WHAT THE EXERCISE ASKS - Format every line of text in the records below as one numbered list, skipping blank lines. Leave out the picture markers.

▬▬▬▬▬▬

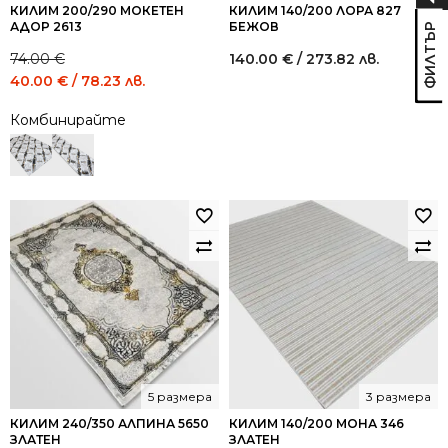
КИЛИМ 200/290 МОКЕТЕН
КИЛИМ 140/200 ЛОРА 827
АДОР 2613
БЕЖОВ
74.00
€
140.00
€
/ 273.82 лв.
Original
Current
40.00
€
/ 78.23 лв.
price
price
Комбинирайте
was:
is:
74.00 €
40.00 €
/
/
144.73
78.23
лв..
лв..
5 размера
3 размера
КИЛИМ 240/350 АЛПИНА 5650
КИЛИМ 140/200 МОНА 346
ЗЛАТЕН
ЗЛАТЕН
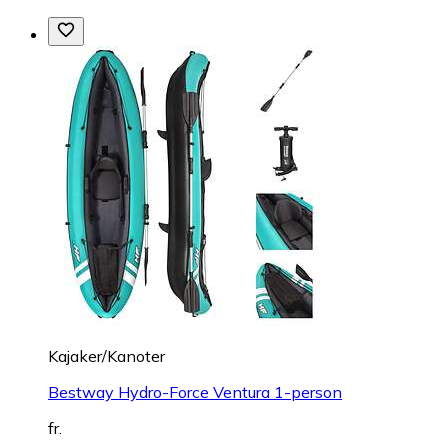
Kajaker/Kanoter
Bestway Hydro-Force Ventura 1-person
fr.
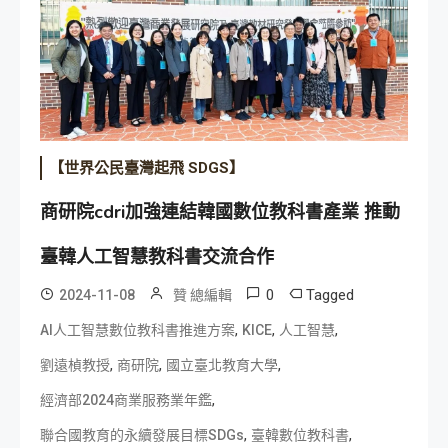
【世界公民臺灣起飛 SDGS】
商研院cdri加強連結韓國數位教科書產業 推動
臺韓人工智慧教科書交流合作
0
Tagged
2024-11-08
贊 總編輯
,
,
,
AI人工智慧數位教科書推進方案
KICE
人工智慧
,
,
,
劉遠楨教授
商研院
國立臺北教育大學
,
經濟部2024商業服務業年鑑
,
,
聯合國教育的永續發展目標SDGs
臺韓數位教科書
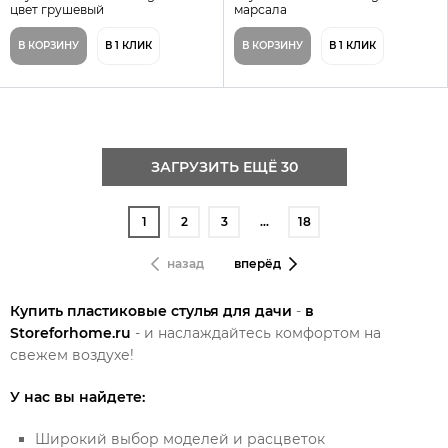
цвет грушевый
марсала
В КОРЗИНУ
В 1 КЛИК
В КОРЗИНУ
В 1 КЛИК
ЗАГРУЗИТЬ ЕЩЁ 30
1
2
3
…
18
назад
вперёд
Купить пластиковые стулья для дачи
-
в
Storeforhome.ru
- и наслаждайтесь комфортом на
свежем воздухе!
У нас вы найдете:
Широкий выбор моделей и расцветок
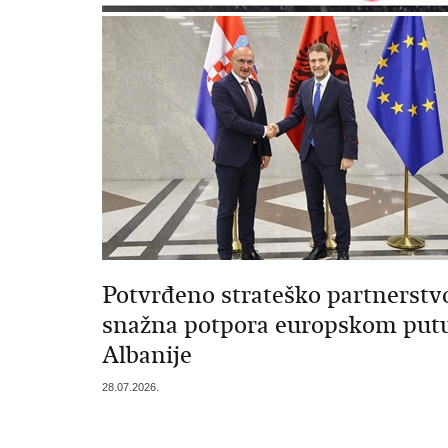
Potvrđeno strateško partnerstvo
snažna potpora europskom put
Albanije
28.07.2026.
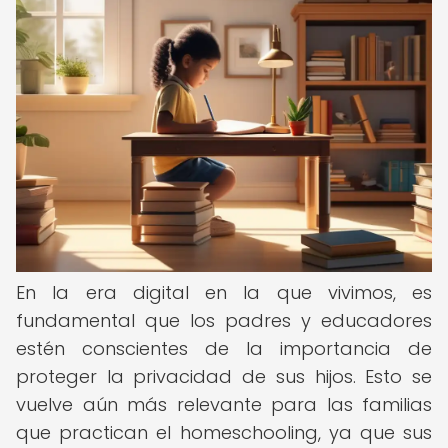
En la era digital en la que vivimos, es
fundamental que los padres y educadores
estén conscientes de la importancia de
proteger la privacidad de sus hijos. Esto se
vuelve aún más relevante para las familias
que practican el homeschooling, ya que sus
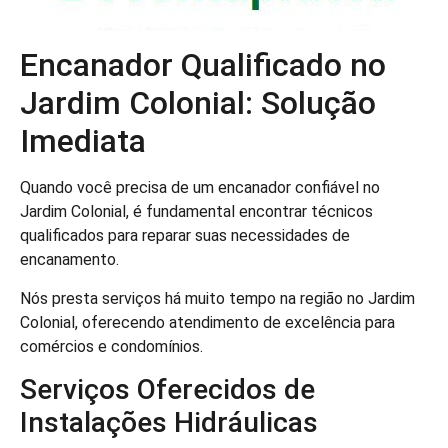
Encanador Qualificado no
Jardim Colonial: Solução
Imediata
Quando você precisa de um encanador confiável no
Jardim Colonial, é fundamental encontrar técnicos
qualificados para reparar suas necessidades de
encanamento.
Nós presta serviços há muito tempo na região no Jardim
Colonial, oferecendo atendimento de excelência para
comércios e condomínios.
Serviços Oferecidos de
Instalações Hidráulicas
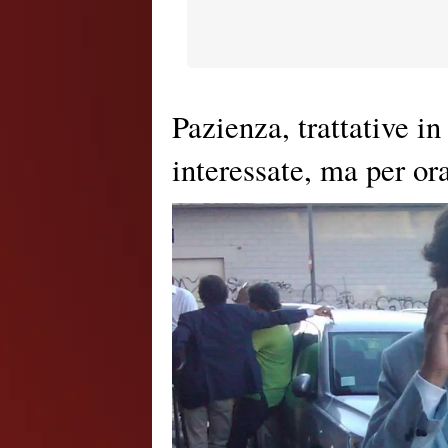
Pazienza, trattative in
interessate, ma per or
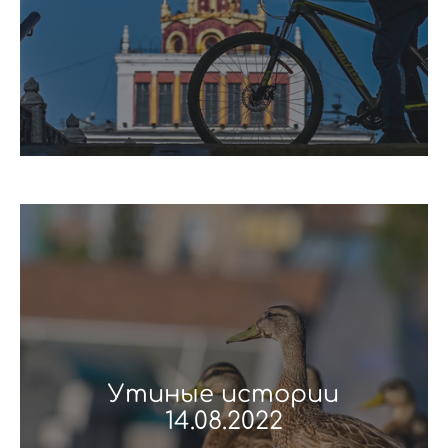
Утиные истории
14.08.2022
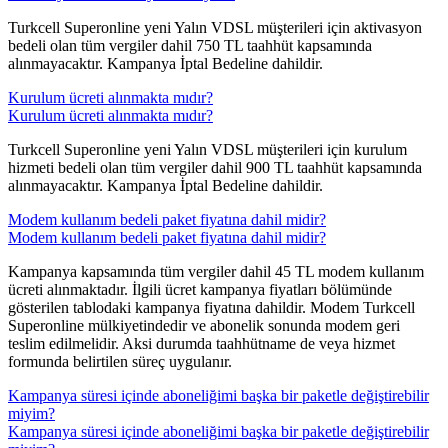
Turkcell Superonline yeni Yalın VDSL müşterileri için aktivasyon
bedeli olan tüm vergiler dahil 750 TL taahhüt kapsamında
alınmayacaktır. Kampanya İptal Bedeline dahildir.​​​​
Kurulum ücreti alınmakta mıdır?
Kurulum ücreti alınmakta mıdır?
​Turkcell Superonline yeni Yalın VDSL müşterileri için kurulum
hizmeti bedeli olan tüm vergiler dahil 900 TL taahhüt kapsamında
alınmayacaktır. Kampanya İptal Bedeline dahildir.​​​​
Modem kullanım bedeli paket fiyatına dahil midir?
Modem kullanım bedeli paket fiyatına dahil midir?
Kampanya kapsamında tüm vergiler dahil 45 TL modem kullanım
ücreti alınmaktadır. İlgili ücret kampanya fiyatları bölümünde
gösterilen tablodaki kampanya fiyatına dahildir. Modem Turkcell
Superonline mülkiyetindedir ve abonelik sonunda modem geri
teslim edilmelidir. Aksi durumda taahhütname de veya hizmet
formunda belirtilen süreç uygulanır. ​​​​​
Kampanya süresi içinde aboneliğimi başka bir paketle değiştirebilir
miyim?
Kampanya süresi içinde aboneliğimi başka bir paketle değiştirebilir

▬▬▬▬▬▬

EXERCISE OUTPUT -
1. КИЛИМ 200/290 МОКЕТЕН
2. КИЛИМ 140/200 ЛОРА 827
3. АДОР 2613
4. БЕЖОВ
5. 74.00
6. €
7. 140.00
8. €
9. / 273.82 лв.
10. Original
11. Current
12. 40.00
13. €
14. / 78.23 лв.
15. price
16. price
17. Комбинирайте
18. was:
19. is:
20. 74.00 €
21. 40.00 €
22. /
23. /
24. 144.73
25. 78.23
26. лв..
27. лв..
28. 5 размера
29. 3 размера
30. КИЛИМ 240/350 АЛПИНА 5650
31. КИЛИМ 140/200 МОНА 346
32. ЗЛАТЕН
33. ЗЛАТЕН
34. Kajaker/Kanoter
35. Bestway Hydro-Force Ventura 1-person
36. fr.
37. 【世界公民臺灣起飛 SDGS】
38. 商研院cdri加強連結韓國數位教科書產業 推動
39. 臺韓人工智慧教科書交流合作
40. 0
41. Tagged
42. 2024-11-08
43. 贊 總編輯
44. ,
45. ,
46. ,
47. AI人工智慧數位教科書推進方案
48. KICE
49. 人工智慧
50. ,
51. ,
52. ,
53. 劉遠楨教授
54. 商研院
55. 國立臺北教育大學
56. ,
57. 經濟部2024商業服務業年鑑
58. ,
59. ,
60. 聯合國教育的永續發展目標SDGs
61. 臺韓數位教科書
62. цвет грушевый
63. марсала
64. В КОРЗИНУ
65. В 1 КЛИК
66. В КОРЗИНУ
67. В 1 КЛИК
68. ЗАГРУЗИТЬ ЕЩЁ 30
69. 1
70. 2
71. 3
72. …
73. 18
74. назад
75. вперёд
76. Купить пластиковые стулья для дачи
77. -
78. в
79. Storeforhome.ru
80. - и наслаждайтесь комфортом на
81. свежем воздухе!
82. У нас вы найдете:
83. Широкий выбор моделей и расцветок
84. Potvrđeno strateško partnerstvo
85. snažna potpora europskom put
86. Albanije
87. 28.07.2026.
88. En la era digital en la que vivimos, es
89. fundamental que los padres y educadores
90. estén conscientes de la importancia de
91. proteger la privacidad de sus hijos. Esto se
92. vuelve aún más relevante para las familias
93. que practican el homeschooling, ya que sus
94. Encanador Qualificado no
95. Jardim Colonial: Solução
96. Imediata
97. Quando você precisa de um encanador confiável no
98. Jardim Colonial, é fundamental encontrar técnicos
99. qualificados para reparar suas necessidades de
100. encanamento.
101. Nós presta serviços há muito tempo na região no Jardim
102. Colonial, oferecendo atendimento de excelência para
103. comércios e condomínios.
104. Serviços Oferecidos de
105. Instalações Hidráulicas
106. Pazienza, trattative in
107. interessate, ma per or
108. Утиные истории
109. 14.08.2022
110. Turkcell Superonline yeni Yalın VDSL müşterileri için aktivasyon
111. bedeli olan tüm vergiler dahil 750 TL taahhüt kapsamında
112. alınmayacaktır. Kampanya İptal Bedeline dahildir.​​​​
113. Kurulum ücreti alınmakta mıdır?
114. Kurulum ücreti alınmakta mıdır?
115. ​Turkcell Superonline yeni Yalın VDSL müşterileri için kurulum
116. hizmeti bedeli olan tüm vergiler dahil 900 TL taahhüt kapsamında
117. alınmayacaktır. Kampanya İptal Bedeline dahildir.​​​​
118. Modem kullanım bedeli paket fiyatına dahil midir?
119. Modem kullanım bedeli paket fiyatına dahil midir?
120. Kampanya kapsamında tüm vergiler dahil 45 TL modem kullanım
121. ücreti alınmaktadır. İlgili ücret kampanya fiyatları bölümünde
122. gösterilen tablodaki kampanya fiyatına dahildir. Modem Turkcell
123. Superonline mülkiyetindedir ve abonelik sonunda modem geri
124. teslim edilmelidir. Aksi durumda taahhütname de veya hizmet
125. formunda belirtilen süreç uygulanır. ​​​​​
126. Kampanya süresi içinde aboneliğimi başka bir paketle değiştirebilir
127. miyim?
128. Kampanya süresi içinde aboneliğimi başka bir paketle değiştirebilir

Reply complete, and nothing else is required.